◆ **Text provided**
[Start of Attachment]

As we saw, many modules live in files on the filesystem.
Even some modules written in C are loaded from files. On my system,
the `math` module lives here:

    >>> import math
    >>> math.__file__
    '/usr/lib64/python3.4/lib-dynload/math.cpython-34m.so'

But, some are't!
Does anyone know where the module `sys` lives?

    >>> import sys
    >>> sys
    <module 'sys' (built-in)>
    >>> sys.__file__
    Traceback (most recent call last):
      File "<stdin>", line 1, in <module>
    AttributeError: 'module' object has no attribute '__file__'

Actually, in my system, it lives here:

    /usr/bin/python3

it's built-in to the Python executable. And it's also written in C.

So, we have several kinds of modules: some written in Python, and some written
in C. Some loaded from their own files, some

            Python               C
        ------------------------------------
File        Source              Extension
           e.g. random         e.g. math*

Built-in    Built-in       [3X] Frozen
           e.g. sys            e.g. _frozen_importlib

* math can also be built-in, depending on configuration

You can also have modules written in Python compiled into the executable.

[End of Attachment]

◆ **Data excerpts**

[Start of Attachment]

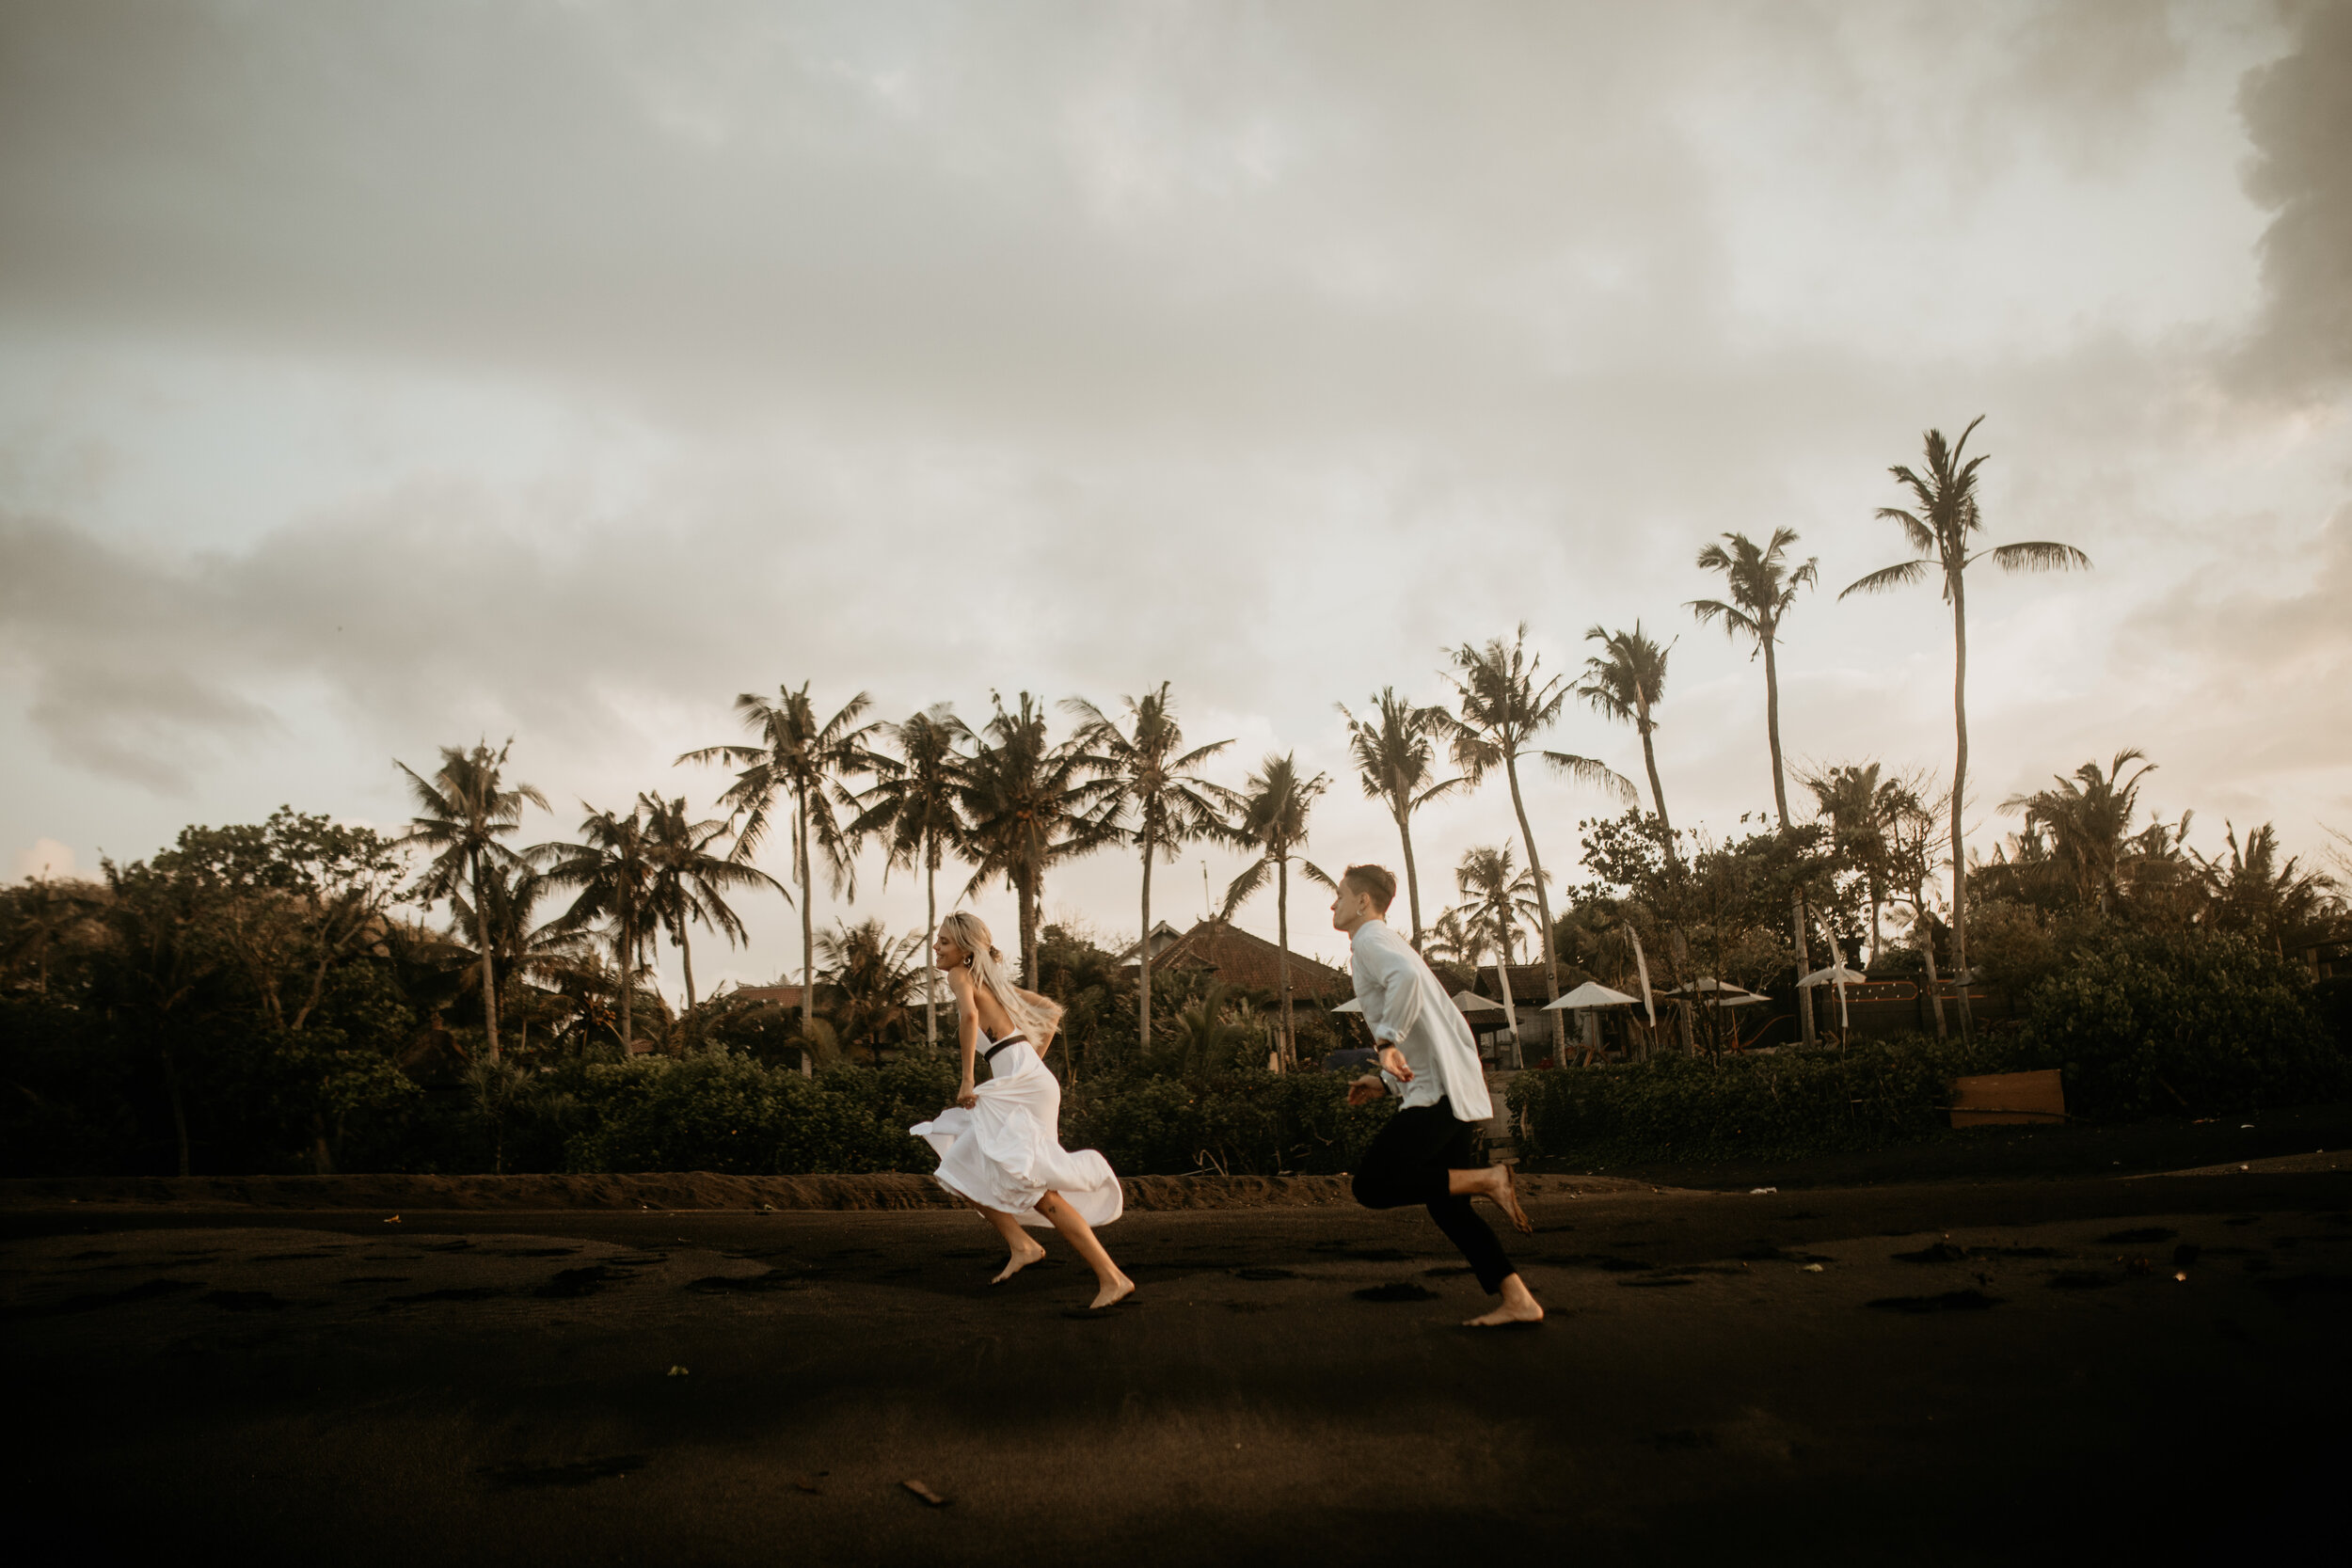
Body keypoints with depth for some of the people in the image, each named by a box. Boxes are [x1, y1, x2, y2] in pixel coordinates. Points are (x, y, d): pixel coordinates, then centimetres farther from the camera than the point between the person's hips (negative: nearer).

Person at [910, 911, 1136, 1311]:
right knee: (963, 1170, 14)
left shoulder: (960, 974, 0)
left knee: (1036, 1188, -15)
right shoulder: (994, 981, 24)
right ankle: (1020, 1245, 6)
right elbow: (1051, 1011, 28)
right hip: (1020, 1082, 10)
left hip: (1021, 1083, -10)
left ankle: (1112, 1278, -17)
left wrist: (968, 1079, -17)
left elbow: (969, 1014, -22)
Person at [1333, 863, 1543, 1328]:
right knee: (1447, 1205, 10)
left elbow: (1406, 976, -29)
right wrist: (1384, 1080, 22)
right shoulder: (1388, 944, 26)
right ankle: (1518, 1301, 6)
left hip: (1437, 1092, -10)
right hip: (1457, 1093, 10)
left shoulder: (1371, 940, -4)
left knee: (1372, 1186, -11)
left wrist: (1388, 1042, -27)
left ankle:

[End of Attachment]

◆ **Tasks for this exercise**
A - Retype the text on Python modules, everything from "Even some modules" down to "But, some are't!".
B - In the text on Python modules, what error results from trying to read `sys.__file__`?
The data has no connection to the text on Python modules.

◆ **Task answers**
A -
Even some modules written in C are loaded from files. On my system,
the `math` module lives here:

    >>> import math
    >>> math.__file__
    '/usr/lib64/python3.4/lib-dynload/math.cpython-34m.so'

But, some are't!

B - An AttributeError: 'module' object has no attribute '__file__'.